I can relate to your problem because a long, long time ago I was the guy in this situation. Not once, but twice. The first time was in high school when I was in love with my best friend’s girlfriend, who liked me a lot and wanted to be good friends. But that’s all. And everyone in my group of friends knew what was going on. It was agonizing every time I saw her, which was often. The situation only resolved because we all moved on to different colleges and I rarely saw her.
The second time was in college and the girl I loved then also just wanted to be friends for about two years. But somehow her feelings for me changed. We married a year out of college and are still married 43 years later.

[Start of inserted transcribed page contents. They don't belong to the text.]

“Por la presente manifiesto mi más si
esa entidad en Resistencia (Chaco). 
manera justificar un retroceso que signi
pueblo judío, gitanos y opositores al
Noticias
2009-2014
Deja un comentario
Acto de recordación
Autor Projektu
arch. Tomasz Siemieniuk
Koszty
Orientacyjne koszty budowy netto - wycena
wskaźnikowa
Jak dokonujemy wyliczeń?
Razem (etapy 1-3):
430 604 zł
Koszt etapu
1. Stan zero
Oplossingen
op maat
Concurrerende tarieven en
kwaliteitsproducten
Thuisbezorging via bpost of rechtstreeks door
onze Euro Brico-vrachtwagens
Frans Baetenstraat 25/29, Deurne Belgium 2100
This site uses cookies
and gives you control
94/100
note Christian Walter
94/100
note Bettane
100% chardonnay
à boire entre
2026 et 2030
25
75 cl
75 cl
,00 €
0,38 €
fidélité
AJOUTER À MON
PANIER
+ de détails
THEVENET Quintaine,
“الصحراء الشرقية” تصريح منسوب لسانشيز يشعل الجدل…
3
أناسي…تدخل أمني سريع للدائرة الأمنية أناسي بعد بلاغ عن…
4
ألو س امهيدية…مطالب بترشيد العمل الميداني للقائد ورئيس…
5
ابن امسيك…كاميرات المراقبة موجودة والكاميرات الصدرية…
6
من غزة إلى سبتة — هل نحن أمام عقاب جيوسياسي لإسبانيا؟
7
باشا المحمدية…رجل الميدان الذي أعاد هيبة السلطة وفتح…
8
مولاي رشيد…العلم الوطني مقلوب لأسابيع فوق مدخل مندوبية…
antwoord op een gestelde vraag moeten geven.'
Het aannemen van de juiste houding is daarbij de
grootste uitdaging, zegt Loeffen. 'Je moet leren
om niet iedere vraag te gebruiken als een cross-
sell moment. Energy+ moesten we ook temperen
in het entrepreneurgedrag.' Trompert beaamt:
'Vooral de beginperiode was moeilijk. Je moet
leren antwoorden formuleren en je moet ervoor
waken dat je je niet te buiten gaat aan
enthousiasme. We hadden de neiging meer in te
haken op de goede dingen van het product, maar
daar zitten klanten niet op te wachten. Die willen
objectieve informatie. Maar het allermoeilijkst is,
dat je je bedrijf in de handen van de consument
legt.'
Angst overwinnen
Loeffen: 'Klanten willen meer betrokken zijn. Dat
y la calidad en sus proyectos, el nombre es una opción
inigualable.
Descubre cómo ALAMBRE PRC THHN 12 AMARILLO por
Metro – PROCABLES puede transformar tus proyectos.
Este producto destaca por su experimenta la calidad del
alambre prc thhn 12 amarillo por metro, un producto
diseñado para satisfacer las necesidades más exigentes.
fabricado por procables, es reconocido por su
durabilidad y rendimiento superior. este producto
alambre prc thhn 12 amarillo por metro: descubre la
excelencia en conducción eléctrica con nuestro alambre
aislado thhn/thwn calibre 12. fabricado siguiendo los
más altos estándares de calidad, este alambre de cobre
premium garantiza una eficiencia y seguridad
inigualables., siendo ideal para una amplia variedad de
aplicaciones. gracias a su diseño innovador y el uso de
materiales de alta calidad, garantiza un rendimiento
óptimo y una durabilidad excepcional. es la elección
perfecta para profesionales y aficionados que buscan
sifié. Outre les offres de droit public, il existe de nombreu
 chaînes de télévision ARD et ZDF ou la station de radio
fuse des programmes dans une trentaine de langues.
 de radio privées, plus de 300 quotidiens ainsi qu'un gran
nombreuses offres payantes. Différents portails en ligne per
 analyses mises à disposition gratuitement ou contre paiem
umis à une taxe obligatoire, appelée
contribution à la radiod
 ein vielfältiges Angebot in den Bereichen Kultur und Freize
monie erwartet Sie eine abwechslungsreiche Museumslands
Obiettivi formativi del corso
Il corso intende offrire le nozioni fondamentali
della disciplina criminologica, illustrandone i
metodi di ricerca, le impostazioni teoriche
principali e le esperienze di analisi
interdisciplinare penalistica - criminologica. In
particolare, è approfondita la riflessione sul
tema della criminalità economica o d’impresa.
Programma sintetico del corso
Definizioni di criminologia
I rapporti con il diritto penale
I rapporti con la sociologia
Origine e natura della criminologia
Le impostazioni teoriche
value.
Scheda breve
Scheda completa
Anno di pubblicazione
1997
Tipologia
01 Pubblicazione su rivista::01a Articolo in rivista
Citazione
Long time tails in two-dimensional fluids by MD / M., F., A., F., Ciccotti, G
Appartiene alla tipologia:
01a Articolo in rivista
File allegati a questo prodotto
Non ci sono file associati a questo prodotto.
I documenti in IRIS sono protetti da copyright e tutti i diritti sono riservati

But those two years were killers for me: I was jealous, angry, depressed, you name it.
So unless you think there’s a chance your feelings will change (because feelings do change sometimes) I would recommend decreasing the time you spend with this guy. I’m sure being around you is exciting for him but it’s also killing a part of him. And I don’t see anything wrong with politely turning down his gifts and attention.
I’m also concerned that his behavior is becoming controlling: Buying you gifts you don’t want, setting conditions on what would happen if you started dating another guy. That’s not healthy and men who do that have issues that you don’t need.
I’m sure there are other guy pals you can find out there who are not romantically interested in you. I urge you to treat this guy with caution.